Harmless fun for kids and their parents. It would be nice if they only knocked on doors of houses participating in Halloween

For a start, Halloween is now recognised as mostly American but it had its origins in England and went over to America with the first white settlers.
I have a sign up at my door telling all that I don’t celebrate Halloween.
I don’t need my dog going off at the door knocks for hours on end.

Like the decorations idea. Just give the visiting kids a litre of red cordial and a kilo bag of sugar between them and send them home. Fantastic. Seriously let the kids have their fun. The world is a grim enough place at the moment.

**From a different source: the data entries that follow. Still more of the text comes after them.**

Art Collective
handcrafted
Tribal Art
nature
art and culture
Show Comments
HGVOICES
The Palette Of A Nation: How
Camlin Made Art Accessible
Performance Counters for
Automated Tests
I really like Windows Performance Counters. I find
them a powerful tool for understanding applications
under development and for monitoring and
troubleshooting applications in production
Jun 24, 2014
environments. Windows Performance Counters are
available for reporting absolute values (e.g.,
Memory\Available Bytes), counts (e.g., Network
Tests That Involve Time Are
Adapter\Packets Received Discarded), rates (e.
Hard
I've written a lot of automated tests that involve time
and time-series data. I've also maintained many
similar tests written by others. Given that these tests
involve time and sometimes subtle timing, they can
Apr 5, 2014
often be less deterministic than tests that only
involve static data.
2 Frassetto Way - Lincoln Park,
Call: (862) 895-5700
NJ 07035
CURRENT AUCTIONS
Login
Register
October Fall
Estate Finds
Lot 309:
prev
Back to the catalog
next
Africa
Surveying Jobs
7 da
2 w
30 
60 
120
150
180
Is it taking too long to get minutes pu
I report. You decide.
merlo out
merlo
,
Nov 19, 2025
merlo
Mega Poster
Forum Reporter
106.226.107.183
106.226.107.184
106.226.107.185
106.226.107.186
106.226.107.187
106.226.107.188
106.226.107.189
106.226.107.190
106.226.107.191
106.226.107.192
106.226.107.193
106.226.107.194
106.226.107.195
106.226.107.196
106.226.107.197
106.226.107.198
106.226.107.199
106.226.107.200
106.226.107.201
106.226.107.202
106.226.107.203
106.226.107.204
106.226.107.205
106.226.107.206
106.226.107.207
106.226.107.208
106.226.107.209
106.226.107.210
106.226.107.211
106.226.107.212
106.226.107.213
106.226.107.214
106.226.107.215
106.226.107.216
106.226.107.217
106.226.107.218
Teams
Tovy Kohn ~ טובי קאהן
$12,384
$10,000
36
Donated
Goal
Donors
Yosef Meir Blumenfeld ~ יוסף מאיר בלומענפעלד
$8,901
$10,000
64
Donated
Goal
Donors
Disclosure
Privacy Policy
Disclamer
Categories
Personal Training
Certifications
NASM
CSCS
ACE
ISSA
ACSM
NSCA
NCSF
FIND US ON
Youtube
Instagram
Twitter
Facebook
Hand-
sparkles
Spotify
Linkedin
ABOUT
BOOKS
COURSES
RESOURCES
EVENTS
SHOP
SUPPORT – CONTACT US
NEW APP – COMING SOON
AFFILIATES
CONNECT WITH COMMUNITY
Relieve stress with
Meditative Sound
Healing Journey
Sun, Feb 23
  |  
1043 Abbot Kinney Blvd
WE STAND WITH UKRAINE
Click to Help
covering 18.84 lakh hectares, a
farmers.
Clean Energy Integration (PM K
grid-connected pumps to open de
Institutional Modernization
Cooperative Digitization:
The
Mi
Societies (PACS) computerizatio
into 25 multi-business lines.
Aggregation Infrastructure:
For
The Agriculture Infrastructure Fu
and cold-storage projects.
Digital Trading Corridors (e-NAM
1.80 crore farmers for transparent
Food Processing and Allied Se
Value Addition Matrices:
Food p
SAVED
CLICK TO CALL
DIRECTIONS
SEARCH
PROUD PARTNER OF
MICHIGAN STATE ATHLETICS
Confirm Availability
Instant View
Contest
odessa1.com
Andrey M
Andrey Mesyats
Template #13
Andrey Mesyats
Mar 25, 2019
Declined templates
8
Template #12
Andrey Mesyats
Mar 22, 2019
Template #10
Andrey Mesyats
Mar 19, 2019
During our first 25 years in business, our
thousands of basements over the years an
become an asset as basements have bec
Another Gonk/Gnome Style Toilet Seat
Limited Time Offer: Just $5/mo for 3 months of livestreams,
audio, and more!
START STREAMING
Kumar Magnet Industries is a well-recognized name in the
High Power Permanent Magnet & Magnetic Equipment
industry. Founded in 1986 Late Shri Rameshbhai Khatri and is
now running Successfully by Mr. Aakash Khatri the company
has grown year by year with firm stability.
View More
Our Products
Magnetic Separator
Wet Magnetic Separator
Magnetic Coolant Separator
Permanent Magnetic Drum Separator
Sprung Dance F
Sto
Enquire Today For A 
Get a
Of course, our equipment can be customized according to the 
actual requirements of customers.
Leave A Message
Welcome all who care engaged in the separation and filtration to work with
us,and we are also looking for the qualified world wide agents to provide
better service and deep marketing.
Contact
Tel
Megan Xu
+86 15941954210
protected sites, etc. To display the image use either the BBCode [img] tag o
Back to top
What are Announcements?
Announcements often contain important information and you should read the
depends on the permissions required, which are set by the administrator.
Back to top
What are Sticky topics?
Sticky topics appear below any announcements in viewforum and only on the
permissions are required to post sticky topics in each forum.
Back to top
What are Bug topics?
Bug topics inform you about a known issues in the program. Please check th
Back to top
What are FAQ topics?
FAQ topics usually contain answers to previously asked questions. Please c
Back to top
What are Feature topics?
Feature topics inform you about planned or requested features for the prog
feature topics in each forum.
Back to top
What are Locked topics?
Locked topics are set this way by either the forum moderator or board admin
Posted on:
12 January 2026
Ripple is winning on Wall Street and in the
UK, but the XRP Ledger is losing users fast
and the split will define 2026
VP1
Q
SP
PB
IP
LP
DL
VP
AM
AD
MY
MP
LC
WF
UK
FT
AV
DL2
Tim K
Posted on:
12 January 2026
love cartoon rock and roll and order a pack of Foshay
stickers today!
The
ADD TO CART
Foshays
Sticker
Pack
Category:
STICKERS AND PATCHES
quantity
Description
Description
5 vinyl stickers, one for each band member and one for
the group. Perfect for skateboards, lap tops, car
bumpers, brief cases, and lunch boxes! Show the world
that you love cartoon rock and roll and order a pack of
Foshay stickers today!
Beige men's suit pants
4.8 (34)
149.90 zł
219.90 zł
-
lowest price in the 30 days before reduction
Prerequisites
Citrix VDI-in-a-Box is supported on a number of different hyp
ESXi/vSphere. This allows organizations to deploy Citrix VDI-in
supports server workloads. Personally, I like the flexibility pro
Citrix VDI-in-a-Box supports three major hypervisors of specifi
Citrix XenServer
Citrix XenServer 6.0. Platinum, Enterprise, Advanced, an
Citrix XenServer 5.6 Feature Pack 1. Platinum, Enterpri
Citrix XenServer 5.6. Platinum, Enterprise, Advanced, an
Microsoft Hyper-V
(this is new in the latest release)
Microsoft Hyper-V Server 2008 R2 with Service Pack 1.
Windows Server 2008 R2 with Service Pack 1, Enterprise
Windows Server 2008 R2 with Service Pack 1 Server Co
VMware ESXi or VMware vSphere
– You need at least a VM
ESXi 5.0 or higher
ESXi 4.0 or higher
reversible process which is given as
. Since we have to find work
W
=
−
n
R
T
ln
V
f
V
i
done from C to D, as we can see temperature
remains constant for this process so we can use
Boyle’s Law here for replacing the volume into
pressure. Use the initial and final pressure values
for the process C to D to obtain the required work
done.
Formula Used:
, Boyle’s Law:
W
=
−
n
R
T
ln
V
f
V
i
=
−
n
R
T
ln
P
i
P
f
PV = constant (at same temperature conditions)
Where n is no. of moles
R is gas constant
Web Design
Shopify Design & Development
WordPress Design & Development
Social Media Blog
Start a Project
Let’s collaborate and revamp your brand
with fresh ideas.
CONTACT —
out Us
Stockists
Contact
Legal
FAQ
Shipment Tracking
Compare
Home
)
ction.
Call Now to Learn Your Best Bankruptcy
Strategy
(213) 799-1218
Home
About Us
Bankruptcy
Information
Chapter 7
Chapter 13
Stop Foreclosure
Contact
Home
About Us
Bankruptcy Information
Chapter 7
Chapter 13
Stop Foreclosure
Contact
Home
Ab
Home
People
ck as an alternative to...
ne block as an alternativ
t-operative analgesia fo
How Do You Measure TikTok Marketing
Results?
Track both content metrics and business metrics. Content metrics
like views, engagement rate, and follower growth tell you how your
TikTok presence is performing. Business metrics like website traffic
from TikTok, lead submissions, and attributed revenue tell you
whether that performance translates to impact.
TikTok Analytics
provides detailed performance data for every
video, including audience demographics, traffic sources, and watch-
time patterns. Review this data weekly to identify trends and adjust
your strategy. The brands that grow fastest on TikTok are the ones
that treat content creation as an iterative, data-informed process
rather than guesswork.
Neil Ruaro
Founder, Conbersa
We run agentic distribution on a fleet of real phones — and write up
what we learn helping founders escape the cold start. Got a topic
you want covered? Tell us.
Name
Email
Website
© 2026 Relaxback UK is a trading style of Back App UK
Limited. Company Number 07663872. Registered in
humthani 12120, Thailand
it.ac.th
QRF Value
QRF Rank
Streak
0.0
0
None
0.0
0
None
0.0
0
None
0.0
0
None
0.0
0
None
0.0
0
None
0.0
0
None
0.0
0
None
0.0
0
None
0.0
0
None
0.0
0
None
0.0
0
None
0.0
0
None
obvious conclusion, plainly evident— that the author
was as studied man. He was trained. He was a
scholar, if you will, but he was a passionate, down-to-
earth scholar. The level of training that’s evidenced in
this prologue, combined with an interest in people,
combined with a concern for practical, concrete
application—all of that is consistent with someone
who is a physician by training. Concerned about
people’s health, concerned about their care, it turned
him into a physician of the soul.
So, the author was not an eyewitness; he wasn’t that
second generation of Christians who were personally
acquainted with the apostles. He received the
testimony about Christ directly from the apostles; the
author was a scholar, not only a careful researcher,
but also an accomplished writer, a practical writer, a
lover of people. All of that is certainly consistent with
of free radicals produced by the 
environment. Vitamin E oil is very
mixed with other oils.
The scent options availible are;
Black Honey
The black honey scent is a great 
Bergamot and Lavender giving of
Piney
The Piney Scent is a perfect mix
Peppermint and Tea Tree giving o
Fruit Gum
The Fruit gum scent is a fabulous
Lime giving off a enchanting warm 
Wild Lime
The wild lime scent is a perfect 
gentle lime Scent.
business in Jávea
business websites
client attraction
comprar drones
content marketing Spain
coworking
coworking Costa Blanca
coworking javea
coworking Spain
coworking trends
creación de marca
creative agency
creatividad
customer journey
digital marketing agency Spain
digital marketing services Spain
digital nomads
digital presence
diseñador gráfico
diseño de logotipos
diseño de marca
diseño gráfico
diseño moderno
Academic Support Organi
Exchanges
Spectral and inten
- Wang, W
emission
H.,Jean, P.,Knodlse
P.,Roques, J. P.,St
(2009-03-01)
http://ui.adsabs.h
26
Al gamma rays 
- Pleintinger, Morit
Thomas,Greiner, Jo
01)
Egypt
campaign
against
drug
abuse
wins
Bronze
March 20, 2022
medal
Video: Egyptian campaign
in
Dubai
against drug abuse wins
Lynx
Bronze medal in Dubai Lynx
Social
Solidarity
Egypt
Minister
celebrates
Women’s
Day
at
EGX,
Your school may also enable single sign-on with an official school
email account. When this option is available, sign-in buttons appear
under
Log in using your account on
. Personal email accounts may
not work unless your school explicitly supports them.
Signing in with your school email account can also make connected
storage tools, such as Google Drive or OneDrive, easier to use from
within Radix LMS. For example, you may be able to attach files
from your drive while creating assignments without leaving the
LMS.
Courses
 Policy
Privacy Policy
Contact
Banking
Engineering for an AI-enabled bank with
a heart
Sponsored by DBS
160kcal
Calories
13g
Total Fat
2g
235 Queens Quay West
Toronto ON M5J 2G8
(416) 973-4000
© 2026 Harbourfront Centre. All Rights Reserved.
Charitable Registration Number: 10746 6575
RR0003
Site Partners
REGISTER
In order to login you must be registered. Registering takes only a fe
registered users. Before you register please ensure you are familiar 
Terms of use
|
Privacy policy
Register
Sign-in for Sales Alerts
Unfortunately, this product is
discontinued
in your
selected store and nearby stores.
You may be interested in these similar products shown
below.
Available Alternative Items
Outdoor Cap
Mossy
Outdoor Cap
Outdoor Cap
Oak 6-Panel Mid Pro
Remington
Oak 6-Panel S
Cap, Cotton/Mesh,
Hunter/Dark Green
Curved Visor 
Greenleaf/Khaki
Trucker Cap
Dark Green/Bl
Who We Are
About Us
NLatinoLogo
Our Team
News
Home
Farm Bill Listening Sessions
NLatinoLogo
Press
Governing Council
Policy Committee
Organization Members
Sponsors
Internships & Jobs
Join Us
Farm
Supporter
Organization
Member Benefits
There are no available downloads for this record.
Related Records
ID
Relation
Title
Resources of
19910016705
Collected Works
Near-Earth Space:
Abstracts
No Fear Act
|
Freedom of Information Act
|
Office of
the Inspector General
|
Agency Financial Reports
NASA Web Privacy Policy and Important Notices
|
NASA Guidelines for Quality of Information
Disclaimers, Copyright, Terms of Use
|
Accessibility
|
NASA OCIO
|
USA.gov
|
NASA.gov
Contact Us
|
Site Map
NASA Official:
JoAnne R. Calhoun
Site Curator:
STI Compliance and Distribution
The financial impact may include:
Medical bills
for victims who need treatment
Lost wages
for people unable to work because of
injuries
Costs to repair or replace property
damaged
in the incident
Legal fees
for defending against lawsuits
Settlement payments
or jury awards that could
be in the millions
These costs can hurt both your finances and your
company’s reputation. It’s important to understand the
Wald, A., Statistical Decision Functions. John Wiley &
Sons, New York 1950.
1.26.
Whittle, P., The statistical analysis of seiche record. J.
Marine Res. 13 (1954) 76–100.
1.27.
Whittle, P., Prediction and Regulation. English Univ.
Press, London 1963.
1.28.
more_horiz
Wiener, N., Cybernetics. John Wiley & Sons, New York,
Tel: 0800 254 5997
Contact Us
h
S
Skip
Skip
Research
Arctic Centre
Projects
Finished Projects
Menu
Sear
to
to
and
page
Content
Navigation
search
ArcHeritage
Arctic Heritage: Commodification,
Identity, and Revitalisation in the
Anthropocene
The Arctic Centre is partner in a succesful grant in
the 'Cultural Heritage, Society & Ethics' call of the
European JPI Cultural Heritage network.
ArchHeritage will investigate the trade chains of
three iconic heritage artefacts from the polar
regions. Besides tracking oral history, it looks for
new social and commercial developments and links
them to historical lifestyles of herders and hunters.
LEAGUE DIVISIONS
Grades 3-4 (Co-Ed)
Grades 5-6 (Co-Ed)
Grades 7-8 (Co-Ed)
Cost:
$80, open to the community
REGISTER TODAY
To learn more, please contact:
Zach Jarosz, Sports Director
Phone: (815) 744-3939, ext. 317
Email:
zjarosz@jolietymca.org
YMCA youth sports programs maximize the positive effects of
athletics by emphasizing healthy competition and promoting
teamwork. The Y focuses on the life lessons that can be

Oh the days when you would leave a paper bag of doggie doo on the doorstep, set it alight and run away to observe the stamping it out and associated mess

Yes, sounds like you are metaphorically describing the A.C.T Legislative Assembly election results.

Halloween doesn’t have to be a complete consumerist endeavour. Households can lean into young at heart fun and creativity at minimal cost. That’s how I look at it. It doesn’t have to be throw away, meaningless consumption but a community building activity. Keep it real people and use the three Rs (except for the treats).

In my 60s and as a kid Halloween wasn’t a thing. So I’m a late convert. I had a bunch of happy kids in my area, dressed up in their scary gear, roaming the streets and simply happy to get a treat, it was lovely to see.